__Source document__.

# # # # #

The problem with promises

May 22nd, 2017

The problem with promises is that you have to trust them. You have to believe that they will be fulfilled, and live as if you believe that they will be fulfilled, before they can do you any good. We don’t like to do that. We are cautious people. We want something to be thoroughly proven before we will believe that it is true. We want to investigate an enterprise thoroughly before we will invest in it.

But that doesn’t really work with believing in God. There is a limit to what we can know about God without making a commitment. Much of what we need to know about God can only be experienced from the inside of a relationship with God. We have to take the risk of believing and trusting and venturing out in relationship with God before we can know for sure that the one whom we are trusting is real. That kind of venturing out in trust is what the Bible calls “faith.”

Paul, who is the Bible writer who has the most to say about faith, wrote “... since we are justified by faith, we have peace with God through our Lord Jesus Christ, through whom we have access to the grace in which we stand; and we boast of our hope of sharing the glory of God” (Romans 5:1-2).

Lots of people have much too small an idea of what that means. For one thing, they confine its meaning to one carefully defined little part of their lives called “religion,” which they keep carefully separated from the rest of their lives so that it won’t get in the way. Then they make it into a single transaction by which a person claims the forgiveness of sins and a place in heaven after death. Faith is something much bigger than that. It is something that has to do with a person’s whole way of relating to all of life and to the God who is present and at work in all of life.

God made God’s self known to us through Jesus, so that we can know who that awesome other is that is out there on the other end of the seesaw from us. Jesus has shown us that God is someone who loves us and wants what is good for us. “God proves his love for us in that while we still were sinners, Christ died for us” (Romans 5:8). That is really what we need to know. That awesome invisible other who gives us life and relates to us through all of our relationships with life is someone who loves us. To venture out into life believing that, trusting God’s love and loving God and life in return, is a whole way of life. It will shape what we think and feel and do and who we are every day of our lives and in all of the relationships of our lives.

As if to emphasize that point, the writer of the New Testament book of Hebrews, who also had a lot to say about faith, said, “Do you really want to know what faith is? If you do, look at the people in the Old Testament who lived trusting the invisible God; look at Abraham who ventured out trusting God” (Hebrews 11:8-19, abbreviated and paraphrased). We are going to look at Abraham, or Abram as he was first called. We read part of his story last week and some more today. We will read some more about Abraham and his descendants for the next several weeks.

You will recall that Abram was the man who lived in ancient Mesopotamia and who somehow became aware of a greater reality out beyond the things that were shaping the lives of the other people among whom he lived, out beyond all of the things that can be seen or touched, yet present in them all. This was a great invisible other who could not be fully known or managed. This was one before whom one could only bow in reverent silence and listen. Abram listened and heard that God calling him to leave behind everything he had known and to venture out into an unknown life in an unknown land that God would show him. And God gave Abram some promises, the promise that God would make of his descendants a great nation that would play an important role in the history of humankind, the promise that God would give Abram’s descendants a land of their own, the promise that Abram’s life could be really significant. And, in faith, Abram believed the promise and did what God called him to do. He ventured out in trust in that great invisible other who is God.

# # # # #

__Data records__.

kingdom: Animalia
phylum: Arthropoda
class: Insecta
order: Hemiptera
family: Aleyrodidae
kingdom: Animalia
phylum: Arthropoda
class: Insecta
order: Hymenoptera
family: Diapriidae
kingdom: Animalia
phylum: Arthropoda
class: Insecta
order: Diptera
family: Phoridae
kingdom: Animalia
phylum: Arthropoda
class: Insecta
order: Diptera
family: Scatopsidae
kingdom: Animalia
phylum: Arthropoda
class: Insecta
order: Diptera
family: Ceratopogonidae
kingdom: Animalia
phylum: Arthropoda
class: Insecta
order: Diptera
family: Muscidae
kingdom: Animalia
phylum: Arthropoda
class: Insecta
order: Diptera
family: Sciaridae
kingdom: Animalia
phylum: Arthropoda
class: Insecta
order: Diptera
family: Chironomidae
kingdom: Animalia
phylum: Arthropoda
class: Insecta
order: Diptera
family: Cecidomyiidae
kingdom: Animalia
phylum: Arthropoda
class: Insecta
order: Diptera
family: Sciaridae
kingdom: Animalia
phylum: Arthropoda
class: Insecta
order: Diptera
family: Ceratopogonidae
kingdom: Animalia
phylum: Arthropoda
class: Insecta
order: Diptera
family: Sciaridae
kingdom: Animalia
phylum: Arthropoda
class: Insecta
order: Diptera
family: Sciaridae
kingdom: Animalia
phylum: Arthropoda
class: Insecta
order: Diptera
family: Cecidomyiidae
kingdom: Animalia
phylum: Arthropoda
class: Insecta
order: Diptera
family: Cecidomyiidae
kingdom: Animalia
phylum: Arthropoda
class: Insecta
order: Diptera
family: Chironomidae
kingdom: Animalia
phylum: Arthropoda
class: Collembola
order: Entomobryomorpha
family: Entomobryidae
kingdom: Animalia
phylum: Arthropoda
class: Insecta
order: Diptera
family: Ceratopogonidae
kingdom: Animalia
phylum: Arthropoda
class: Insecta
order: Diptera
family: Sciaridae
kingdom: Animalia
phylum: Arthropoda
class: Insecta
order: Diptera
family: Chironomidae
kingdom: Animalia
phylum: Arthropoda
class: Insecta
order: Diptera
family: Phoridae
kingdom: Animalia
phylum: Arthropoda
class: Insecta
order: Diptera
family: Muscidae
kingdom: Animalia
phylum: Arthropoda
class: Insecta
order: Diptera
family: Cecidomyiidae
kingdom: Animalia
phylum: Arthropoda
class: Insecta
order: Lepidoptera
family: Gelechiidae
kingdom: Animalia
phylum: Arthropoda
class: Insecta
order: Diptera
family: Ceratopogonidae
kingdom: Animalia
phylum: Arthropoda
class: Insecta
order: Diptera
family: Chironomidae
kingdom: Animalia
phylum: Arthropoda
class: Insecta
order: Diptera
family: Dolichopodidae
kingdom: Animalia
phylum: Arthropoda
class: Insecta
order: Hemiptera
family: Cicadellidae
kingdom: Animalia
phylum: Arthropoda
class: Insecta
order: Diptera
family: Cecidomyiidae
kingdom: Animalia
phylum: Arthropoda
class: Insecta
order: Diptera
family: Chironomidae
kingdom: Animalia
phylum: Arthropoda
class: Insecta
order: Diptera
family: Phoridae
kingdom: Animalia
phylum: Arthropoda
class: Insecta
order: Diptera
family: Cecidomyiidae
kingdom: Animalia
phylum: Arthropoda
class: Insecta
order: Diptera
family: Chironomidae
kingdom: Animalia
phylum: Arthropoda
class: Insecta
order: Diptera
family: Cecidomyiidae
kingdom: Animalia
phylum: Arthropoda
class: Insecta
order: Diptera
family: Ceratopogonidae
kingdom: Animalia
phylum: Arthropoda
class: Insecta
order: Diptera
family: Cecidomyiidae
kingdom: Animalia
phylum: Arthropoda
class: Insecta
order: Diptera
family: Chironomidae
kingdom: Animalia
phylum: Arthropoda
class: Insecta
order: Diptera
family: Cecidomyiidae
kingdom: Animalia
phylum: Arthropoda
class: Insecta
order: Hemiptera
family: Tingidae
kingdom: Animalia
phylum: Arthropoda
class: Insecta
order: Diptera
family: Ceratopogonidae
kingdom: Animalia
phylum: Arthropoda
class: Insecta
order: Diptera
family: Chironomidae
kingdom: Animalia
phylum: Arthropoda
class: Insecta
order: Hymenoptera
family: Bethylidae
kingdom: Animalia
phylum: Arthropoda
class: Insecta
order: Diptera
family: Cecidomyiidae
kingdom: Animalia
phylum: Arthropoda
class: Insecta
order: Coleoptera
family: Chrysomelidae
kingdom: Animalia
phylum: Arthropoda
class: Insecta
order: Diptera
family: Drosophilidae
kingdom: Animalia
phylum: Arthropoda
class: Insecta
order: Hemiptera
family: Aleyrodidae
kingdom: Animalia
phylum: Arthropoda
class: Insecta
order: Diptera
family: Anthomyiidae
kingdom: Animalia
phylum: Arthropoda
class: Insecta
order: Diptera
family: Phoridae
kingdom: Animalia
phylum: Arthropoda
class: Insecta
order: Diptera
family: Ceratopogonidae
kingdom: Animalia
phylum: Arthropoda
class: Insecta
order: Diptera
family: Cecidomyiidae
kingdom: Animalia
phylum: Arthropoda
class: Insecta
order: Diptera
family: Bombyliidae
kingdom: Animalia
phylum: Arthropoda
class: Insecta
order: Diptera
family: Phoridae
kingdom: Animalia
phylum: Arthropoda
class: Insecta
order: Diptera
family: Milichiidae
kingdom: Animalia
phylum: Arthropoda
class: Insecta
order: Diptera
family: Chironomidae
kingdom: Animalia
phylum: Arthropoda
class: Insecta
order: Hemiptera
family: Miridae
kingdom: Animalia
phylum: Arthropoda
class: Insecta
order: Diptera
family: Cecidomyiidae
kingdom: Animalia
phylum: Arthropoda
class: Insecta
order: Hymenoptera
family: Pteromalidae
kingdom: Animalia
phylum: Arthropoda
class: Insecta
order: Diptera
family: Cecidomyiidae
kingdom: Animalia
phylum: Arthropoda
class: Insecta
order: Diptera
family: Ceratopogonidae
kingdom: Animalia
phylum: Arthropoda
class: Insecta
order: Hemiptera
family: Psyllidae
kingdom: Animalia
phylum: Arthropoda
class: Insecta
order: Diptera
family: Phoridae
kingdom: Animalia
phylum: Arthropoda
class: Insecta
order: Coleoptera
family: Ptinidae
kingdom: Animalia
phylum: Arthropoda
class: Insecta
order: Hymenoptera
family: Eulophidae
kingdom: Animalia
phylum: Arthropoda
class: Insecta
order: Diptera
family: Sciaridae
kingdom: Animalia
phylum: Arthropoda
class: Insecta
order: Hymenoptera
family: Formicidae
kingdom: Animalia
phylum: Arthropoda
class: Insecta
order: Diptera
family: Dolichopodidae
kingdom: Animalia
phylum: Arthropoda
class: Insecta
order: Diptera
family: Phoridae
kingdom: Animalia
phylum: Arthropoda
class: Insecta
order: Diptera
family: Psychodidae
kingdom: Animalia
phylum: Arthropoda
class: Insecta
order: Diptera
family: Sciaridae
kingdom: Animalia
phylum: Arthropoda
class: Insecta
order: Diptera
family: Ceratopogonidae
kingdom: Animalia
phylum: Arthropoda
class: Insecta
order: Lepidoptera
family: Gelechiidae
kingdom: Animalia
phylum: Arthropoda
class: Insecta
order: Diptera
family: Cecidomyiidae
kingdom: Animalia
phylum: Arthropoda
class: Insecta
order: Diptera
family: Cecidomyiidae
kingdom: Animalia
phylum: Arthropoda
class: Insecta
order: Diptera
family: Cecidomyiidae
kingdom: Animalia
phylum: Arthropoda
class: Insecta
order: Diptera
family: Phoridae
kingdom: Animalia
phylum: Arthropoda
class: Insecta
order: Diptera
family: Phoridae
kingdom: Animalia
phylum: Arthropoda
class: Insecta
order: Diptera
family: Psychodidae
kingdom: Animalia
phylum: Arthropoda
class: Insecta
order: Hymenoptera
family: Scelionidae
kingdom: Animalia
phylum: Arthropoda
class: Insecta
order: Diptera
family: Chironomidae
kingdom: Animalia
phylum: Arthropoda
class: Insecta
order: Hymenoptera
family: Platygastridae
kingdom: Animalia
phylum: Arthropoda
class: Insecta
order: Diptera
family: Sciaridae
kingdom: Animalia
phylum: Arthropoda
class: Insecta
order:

# # # # #

__To-do list__.
a) Which verse of Romans does the essay on promises cite for the statement that God proves his love for us?
b) Recast the listing lines as a JSON array of strings, one string per line with blank lines omitted. Start at the first line of the listing and end at the line containing "family: Scatopsidae", including both.

__The solutions__.
a) Romans 5:8

b)
[
  "kingdom: Animalia",
  "phylum: Arthropoda",
  "class: Insecta",
  "order: Hemiptera",
  "family: Aleyrodidae",
  "kingdom: Animalia",
  "phylum: Arthropoda",
  "class: Insecta",
  "order: Hymenoptera",
  "family: Diapriidae",
  "kingdom: Animalia",
  "phylum: Arthropoda",
  "class: Insecta",
  "order: Diptera",
  "family: Phoridae",
  "kingdom: Animalia",
  "phylum: Arthropoda",
  "class: Insecta",
  "order: Diptera",
  "family: Scatopsidae"
]